(Exercise requirements)
• 1. In the security passage, swap "senior executives" for "board members" and give the stretch from "Dane Meah, CEO" through "not particularly welcome.".
• 2. What position does Lyncoln de Mello hold at Brennan IT, according to the security passage?

(Extract)
....

Lyncoln de Mello, practice director of communications and cloud at Brennan IT, agrees that boards aren’t overly interested in the specifics of security. Even when the board is across the security and the cloud conversation, their goals rests elsewhere.
“It’s around the device, the access to data and the management of people’s credentials and the various proliferation of shadow IT,” he said. “In our last couple of years of trading, there’s been a reduced focus on concerns about moving from one permanent cloud.”
Dane Meah, CEO at InfoTrust, agreed saying that, from his perspective, talking about product, no matter how innovative, isn’t the successful approach.
“We’re at the point where if you’re walking in to meet with senior executives outside of technology, even if it’s to solve a sole specific problem, everyone’s already talked to them about the perfect product for the problem. You’re not particularly welcome.
“The better approach is actually to remove the noise and put the problem in context, talk about business risk, and then talk about more broad, holistic approaches to mitigating risk among the business.”

....

(Extracted entries)

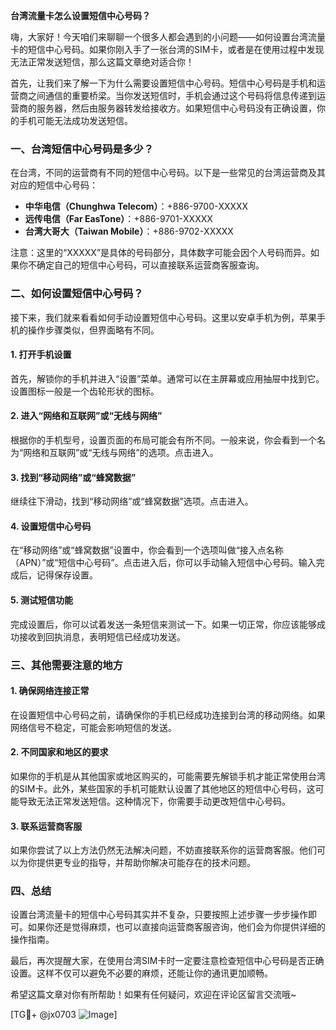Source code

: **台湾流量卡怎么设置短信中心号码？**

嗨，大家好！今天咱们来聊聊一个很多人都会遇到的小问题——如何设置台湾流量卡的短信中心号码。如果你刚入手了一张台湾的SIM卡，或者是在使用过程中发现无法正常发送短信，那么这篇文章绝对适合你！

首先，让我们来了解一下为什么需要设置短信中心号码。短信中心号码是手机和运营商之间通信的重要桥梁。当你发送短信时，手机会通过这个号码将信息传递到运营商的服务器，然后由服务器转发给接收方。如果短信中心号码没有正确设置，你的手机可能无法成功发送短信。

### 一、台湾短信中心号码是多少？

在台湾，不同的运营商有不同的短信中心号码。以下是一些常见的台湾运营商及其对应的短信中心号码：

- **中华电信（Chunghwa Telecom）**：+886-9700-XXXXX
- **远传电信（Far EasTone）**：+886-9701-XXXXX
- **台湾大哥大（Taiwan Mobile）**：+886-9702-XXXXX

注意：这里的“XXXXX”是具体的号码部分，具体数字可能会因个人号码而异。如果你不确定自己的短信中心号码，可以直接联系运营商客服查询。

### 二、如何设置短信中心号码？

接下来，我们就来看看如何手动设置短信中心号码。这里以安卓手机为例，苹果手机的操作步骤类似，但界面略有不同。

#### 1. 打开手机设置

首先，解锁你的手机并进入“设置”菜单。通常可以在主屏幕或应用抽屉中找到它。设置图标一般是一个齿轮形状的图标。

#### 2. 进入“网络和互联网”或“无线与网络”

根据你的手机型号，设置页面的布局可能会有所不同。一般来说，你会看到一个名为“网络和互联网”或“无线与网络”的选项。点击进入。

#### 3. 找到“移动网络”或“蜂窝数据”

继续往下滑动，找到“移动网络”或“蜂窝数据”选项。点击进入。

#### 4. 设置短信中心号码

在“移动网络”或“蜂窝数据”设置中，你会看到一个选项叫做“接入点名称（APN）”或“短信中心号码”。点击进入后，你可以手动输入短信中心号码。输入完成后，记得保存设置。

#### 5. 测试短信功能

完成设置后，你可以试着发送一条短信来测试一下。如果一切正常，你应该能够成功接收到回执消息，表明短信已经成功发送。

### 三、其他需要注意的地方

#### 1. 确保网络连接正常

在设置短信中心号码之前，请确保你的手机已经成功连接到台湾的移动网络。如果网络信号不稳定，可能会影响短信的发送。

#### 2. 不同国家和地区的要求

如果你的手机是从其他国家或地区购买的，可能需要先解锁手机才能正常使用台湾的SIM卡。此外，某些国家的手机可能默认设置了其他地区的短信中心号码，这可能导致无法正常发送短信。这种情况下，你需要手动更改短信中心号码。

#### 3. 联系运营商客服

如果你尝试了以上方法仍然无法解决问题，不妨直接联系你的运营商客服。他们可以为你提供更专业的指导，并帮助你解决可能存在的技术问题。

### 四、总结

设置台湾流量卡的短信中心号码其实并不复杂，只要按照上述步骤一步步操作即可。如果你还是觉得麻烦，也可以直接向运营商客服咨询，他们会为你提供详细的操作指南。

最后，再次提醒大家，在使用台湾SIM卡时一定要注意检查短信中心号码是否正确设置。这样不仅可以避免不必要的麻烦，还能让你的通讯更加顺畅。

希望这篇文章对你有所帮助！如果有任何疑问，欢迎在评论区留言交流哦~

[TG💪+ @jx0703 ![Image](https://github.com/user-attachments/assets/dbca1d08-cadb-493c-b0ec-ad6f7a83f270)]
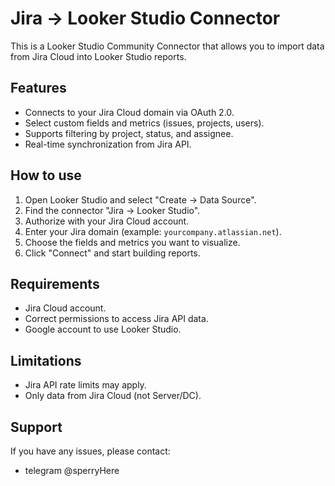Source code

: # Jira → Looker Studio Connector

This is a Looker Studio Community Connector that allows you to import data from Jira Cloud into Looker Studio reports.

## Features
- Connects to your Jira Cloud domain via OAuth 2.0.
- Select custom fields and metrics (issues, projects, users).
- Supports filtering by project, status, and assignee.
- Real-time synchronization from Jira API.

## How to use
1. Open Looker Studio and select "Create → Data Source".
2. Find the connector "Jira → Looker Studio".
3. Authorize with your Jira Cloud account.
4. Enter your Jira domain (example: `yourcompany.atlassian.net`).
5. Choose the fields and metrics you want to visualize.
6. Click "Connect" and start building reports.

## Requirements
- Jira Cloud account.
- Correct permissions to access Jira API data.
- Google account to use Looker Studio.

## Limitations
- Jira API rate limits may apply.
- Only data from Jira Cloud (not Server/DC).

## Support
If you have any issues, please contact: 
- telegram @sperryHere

....

(Answers by item)
• 1.
Dane Meah, CEO at InfoTrust, agreed saying that, from his perspective, talking about product, no matter how innovative, isn’t the successful approach.
“We’re at the point where if you’re walking in to meet with board members outside of technology, even if it’s to solve a sole specific problem, everyone’s already talked to them about the perfect product for the problem. You’re not particularly welcome.

• 2. Practice director of communications and cloud